▶ _What you will do_:
Can you write out every line of the entries below, unchanged and in the same order?

** Data for processing follows **

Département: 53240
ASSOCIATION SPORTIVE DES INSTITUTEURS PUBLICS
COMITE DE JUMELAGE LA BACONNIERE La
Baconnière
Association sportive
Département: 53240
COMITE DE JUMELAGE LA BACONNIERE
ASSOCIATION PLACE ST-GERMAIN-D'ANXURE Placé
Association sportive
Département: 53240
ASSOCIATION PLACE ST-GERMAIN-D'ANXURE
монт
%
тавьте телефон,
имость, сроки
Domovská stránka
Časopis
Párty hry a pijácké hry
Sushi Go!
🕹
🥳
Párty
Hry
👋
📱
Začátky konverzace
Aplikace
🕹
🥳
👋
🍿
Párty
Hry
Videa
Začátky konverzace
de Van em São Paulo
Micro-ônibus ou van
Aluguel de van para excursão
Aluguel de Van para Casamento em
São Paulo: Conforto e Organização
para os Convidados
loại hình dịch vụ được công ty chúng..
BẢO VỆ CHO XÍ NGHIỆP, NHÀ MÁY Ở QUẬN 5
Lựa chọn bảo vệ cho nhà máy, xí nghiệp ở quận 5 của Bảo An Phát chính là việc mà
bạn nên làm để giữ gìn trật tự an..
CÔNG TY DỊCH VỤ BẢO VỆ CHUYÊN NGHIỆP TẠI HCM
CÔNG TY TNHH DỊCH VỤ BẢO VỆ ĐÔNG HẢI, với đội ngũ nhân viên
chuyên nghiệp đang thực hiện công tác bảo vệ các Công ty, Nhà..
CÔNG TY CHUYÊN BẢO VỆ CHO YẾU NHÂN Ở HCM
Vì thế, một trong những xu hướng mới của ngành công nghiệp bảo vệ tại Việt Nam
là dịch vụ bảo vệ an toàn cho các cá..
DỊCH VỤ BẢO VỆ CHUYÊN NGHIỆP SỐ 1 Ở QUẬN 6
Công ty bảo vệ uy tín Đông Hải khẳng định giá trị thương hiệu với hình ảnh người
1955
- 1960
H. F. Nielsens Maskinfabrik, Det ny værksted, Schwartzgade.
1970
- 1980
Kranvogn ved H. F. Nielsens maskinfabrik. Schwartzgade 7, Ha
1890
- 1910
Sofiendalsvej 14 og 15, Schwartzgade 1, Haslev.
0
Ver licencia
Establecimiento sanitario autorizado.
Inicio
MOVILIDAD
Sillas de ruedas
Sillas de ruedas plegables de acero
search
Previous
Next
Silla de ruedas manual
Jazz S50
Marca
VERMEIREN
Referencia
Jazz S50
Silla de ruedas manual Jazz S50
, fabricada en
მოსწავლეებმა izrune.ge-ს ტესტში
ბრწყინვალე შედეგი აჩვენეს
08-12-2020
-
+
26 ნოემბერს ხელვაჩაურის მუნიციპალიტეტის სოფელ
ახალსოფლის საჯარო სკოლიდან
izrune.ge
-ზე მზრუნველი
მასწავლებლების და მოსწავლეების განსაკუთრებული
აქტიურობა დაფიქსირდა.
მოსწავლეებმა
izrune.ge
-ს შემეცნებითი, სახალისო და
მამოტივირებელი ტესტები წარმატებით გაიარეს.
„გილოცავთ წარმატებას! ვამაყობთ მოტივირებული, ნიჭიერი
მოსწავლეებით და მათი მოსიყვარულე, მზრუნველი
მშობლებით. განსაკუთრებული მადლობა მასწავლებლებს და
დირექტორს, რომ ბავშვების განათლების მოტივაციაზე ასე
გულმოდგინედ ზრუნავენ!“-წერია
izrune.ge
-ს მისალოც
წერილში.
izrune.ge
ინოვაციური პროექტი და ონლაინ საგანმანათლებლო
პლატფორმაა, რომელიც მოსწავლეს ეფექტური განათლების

** End of Data for processing **

▶ _Problem solution_:
Département: 53240
ASSOCIATION SPORTIVE DES INSTITUTEURS PUBLICS
COMITE DE JUMELAGE LA BACONNIERE La
Baconnière
Association sportive
Département: 53240
COMITE DE JUMELAGE LA BACONNIERE
ASSOCIATION PLACE ST-GERMAIN-D'ANXURE Placé
Association sportive
Département: 53240
ASSOCIATION PLACE ST-GERMAIN-D'ANXURE
монт
%
тавьте телефон,
имость, сроки
Domovská stránka
Časopis
Párty hry a pijácké hry
Sushi Go!
🕹
🥳
Párty
Hry
👋
📱
Začátky konverzace
Aplikace
🕹
🥳
👋
🍿
Párty
Hry
Videa
Začátky konverzace
de Van em São Paulo
Micro-ônibus ou van
Aluguel de van para excursão
Aluguel de Van para Casamento em
São Paulo: Conforto e Organização
para os Convidados
loại hình dịch vụ được công ty chúng..
BẢO VỆ CHO XÍ NGHIỆP, NHÀ MÁY Ở QUẬN 5
Lựa chọn bảo vệ cho nhà máy, xí nghiệp ở quận 5 của Bảo An Phát chính là việc mà
bạn nên làm để giữ gìn trật tự an..
CÔNG TY DỊCH VỤ BẢO VỆ CHUYÊN NGHIỆP TẠI HCM
CÔNG TY TNHH DỊCH VỤ BẢO VỆ ĐÔNG HẢI, với đội ngũ nhân viên
chuyên nghiệp đang thực hiện công tác bảo vệ các Công ty, Nhà..
CÔNG TY CHUYÊN BẢO VỆ CHO YẾU NHÂN Ở HCM
Vì thế, một trong những xu hướng mới của ngành công nghiệp bảo vệ tại Việt Nam
là dịch vụ bảo vệ an toàn cho các cá..
DỊCH VỤ BẢO VỆ CHUYÊN NGHIỆP SỐ 1 Ở QUẬN 6
Công ty bảo vệ uy tín Đông Hải khẳng định giá trị thương hiệu với hình ảnh người
1955
- 1960
H. F. Nielsens Maskinfabrik, Det ny værksted, Schwartzgade.
1970
- 1980
Kranvogn ved H. F. Nielsens maskinfabrik. Schwartzgade 7, Ha
1890
- 1910
Sofiendalsvej 14 og 15, Schwartzgade 1, Haslev.
0
Ver licencia
Establecimiento sanitario autorizado.
Inicio
MOVILIDAD
Sillas de ruedas
Sillas de ruedas plegables de acero
search
Previous
Next
Silla de ruedas manual
Jazz S50
Marca
VERMEIREN
Referencia
Jazz S50
Silla de ruedas manual Jazz S50
, fabricada en
მოსწავლეებმა izrune.ge-ს ტესტში
ბრწყინვალე შედეგი აჩვენეს
08-12-2020
-
+
26 ნოემბერს ხელვაჩაურის მუნიციპალიტეტის სოფელ
ახალსოფლის საჯარო სკოლიდან
izrune.ge
-ზე მზრუნველი
მასწავლებლების და მოსწავლეების განსაკუთრებული
აქტიურობა დაფიქსირდა.
მოსწავლეებმა
izrune.ge
-ს შემეცნებითი, სახალისო და
მამოტივირებელი ტესტები წარმატებით გაიარეს.
„გილოცავთ წარმატებას! ვამაყობთ მოტივირებული, ნიჭიერი
მოსწავლეებით და მათი მოსიყვარულე, მზრუნველი
მშობლებით. განსაკუთრებული მადლობა მასწავლებლებს და
დირექტორს, რომ ბავშვების განათლების მოტივაციაზე ასე
გულმოდგინედ ზრუნავენ!“-წერია
izrune.ge
-ს მისალოც
წერილში.
izrune.ge
ინოვაციური პროექტი და ონლაინ საგანმანათლებლო
პლატფორმაა, რომელიც მოსწავლეს ეფექტური განათლების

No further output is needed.